■ **Activity**:
Across the material below, say how many lines contain the string "CIRCLE", and add no other words.

■ **Material for this exercise**:
-=-=-

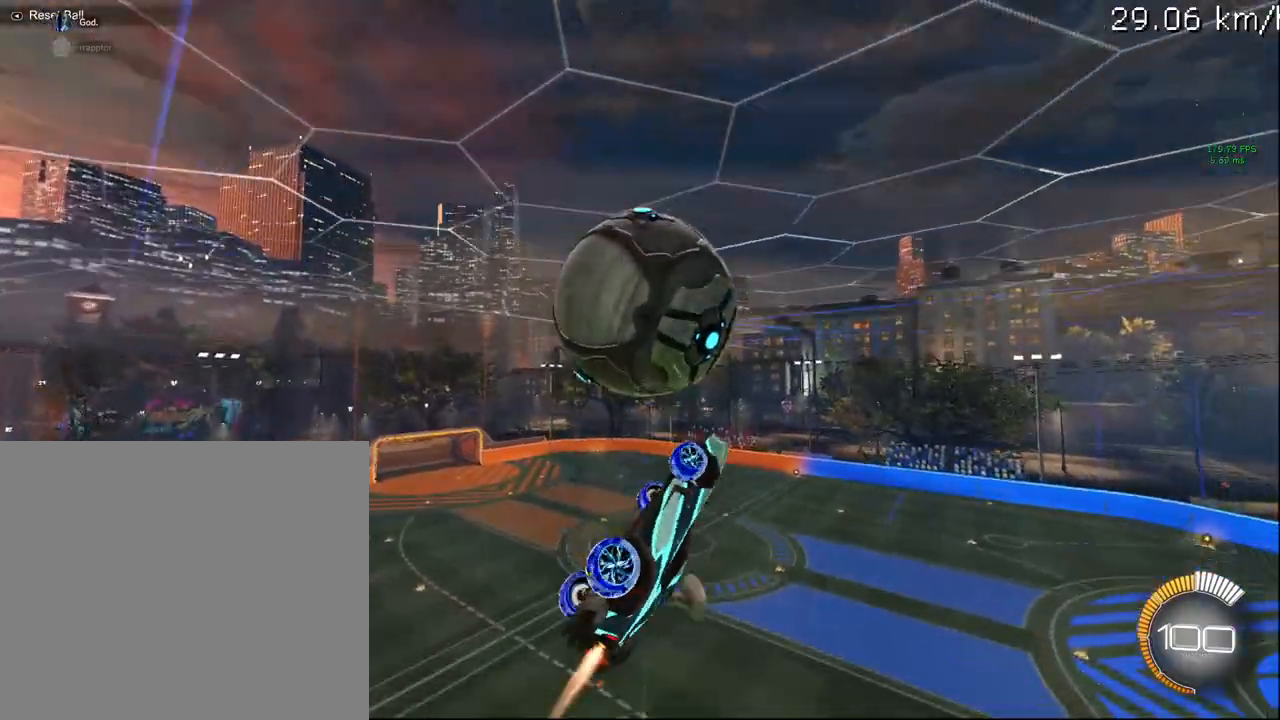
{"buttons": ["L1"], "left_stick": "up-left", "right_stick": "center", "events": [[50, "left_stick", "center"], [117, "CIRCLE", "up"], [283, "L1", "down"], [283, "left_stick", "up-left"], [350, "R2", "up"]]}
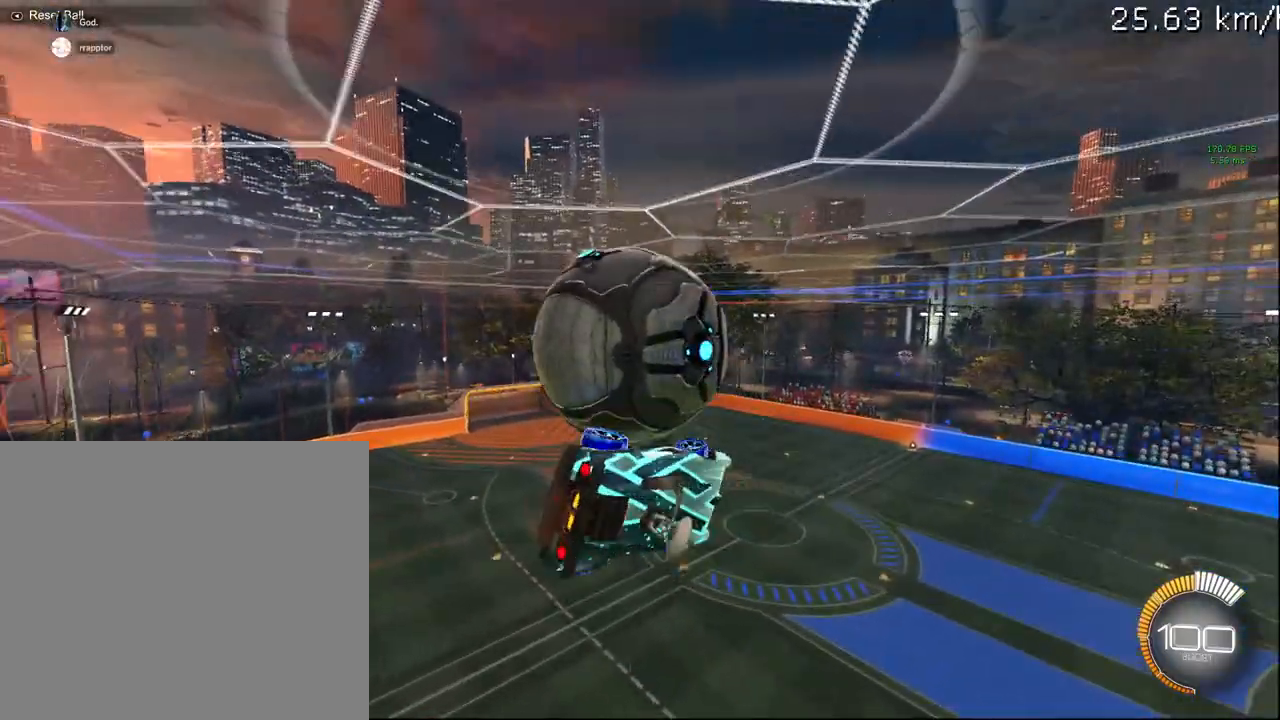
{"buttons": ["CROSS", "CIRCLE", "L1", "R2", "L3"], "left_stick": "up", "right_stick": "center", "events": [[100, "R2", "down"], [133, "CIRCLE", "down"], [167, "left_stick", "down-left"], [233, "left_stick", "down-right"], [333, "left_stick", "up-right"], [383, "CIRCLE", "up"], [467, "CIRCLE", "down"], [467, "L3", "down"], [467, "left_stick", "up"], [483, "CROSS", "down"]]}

-=-=-

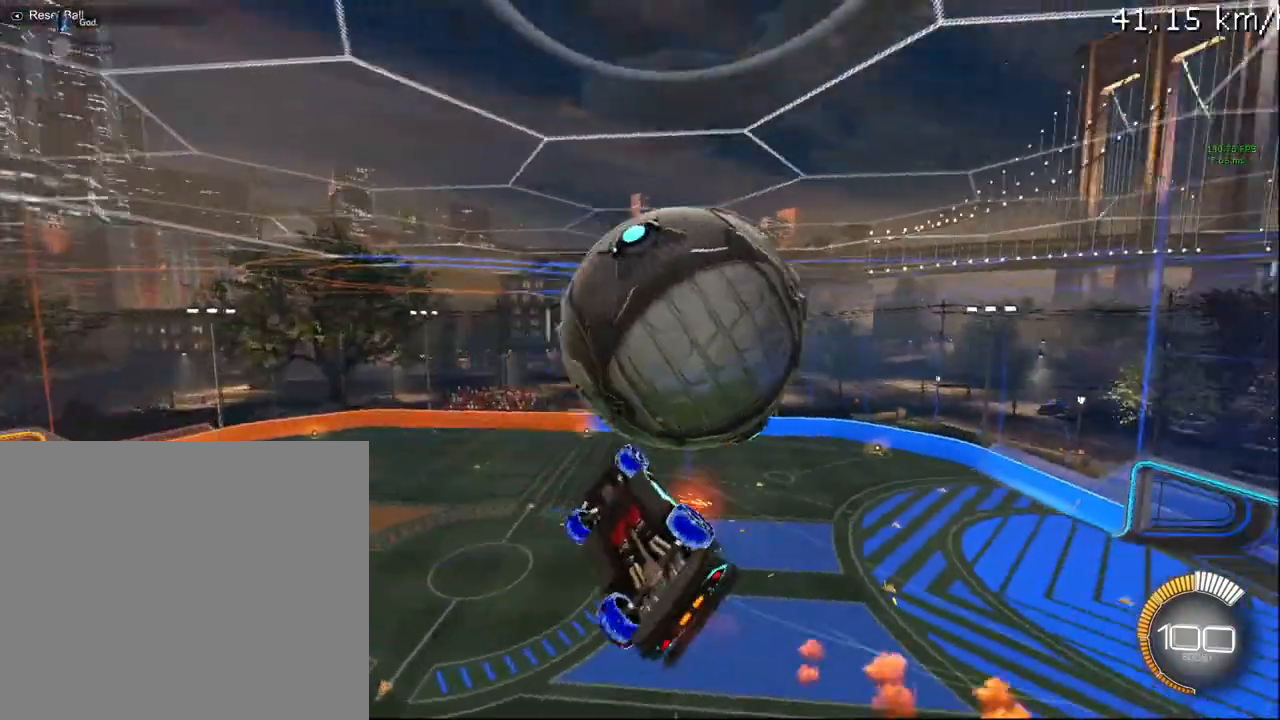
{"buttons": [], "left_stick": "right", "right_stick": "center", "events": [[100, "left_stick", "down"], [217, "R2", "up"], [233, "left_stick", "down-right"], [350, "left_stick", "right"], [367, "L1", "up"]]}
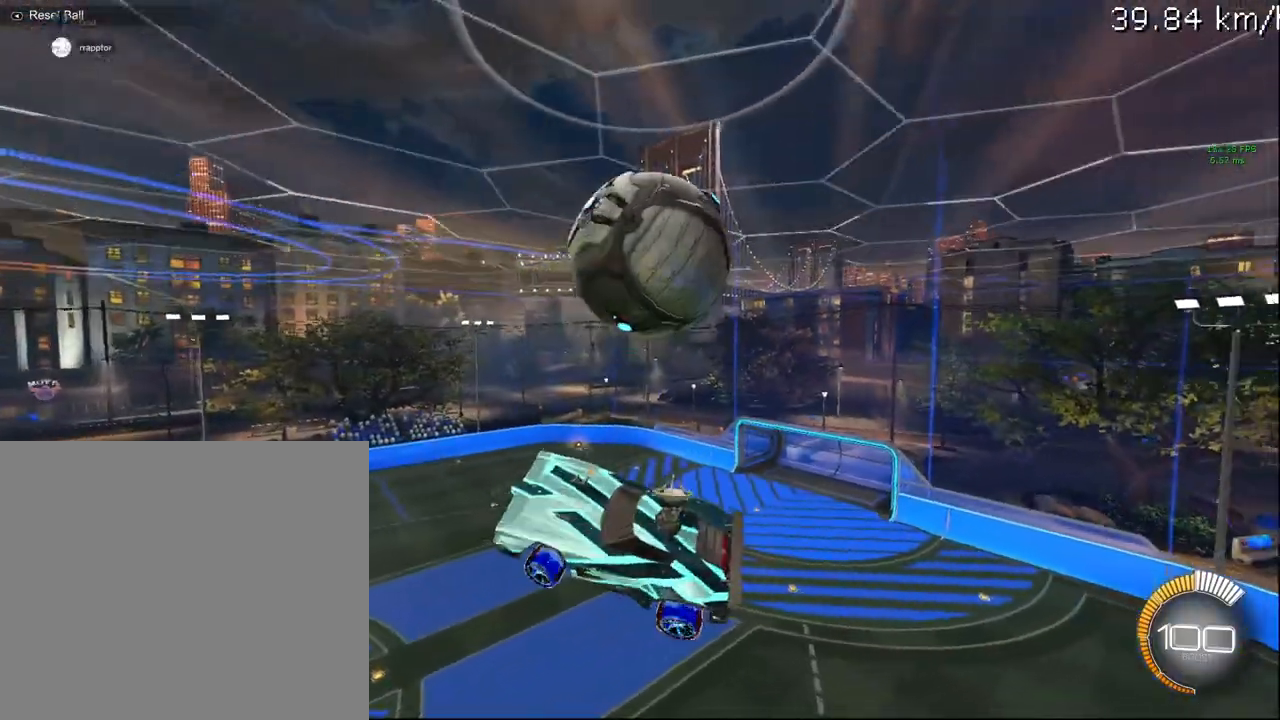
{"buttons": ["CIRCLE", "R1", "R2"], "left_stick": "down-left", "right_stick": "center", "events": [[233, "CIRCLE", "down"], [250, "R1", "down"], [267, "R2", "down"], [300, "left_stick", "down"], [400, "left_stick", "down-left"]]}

-=-=-

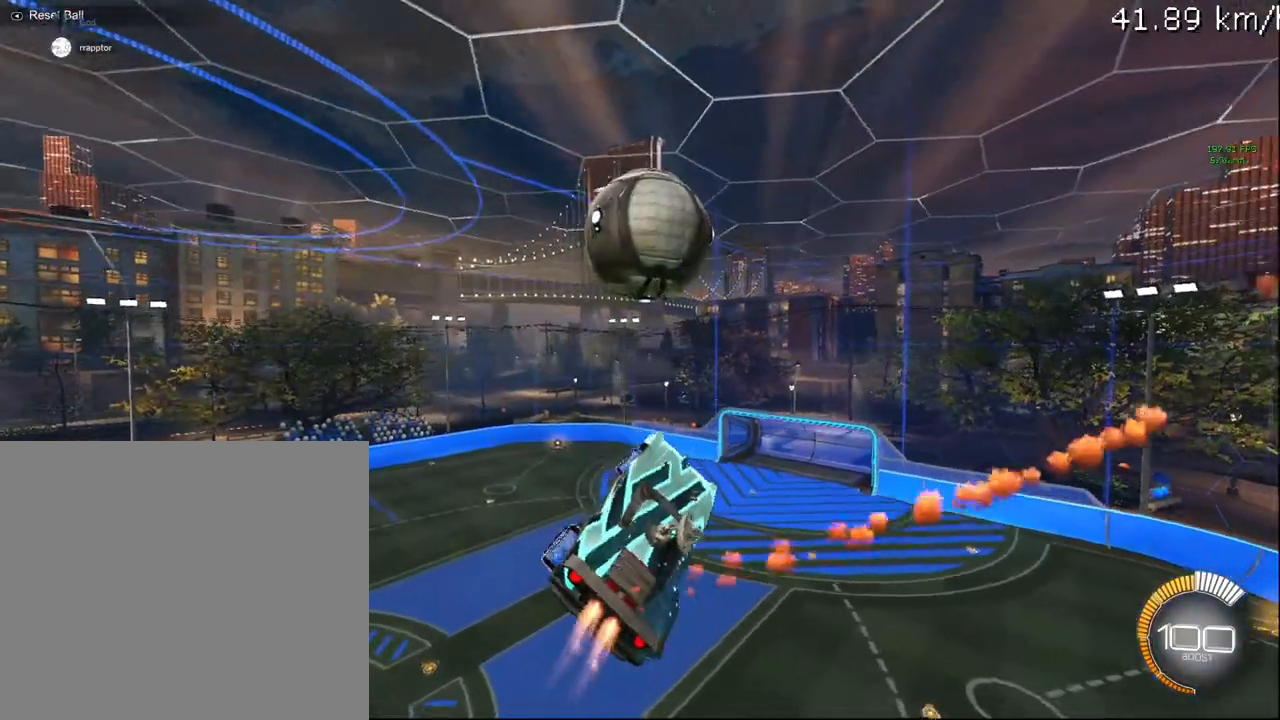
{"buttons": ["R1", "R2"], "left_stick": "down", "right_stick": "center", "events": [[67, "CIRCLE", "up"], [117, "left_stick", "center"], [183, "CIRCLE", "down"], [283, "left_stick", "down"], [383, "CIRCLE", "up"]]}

-=-=-

■ **Response for this exercise**:
4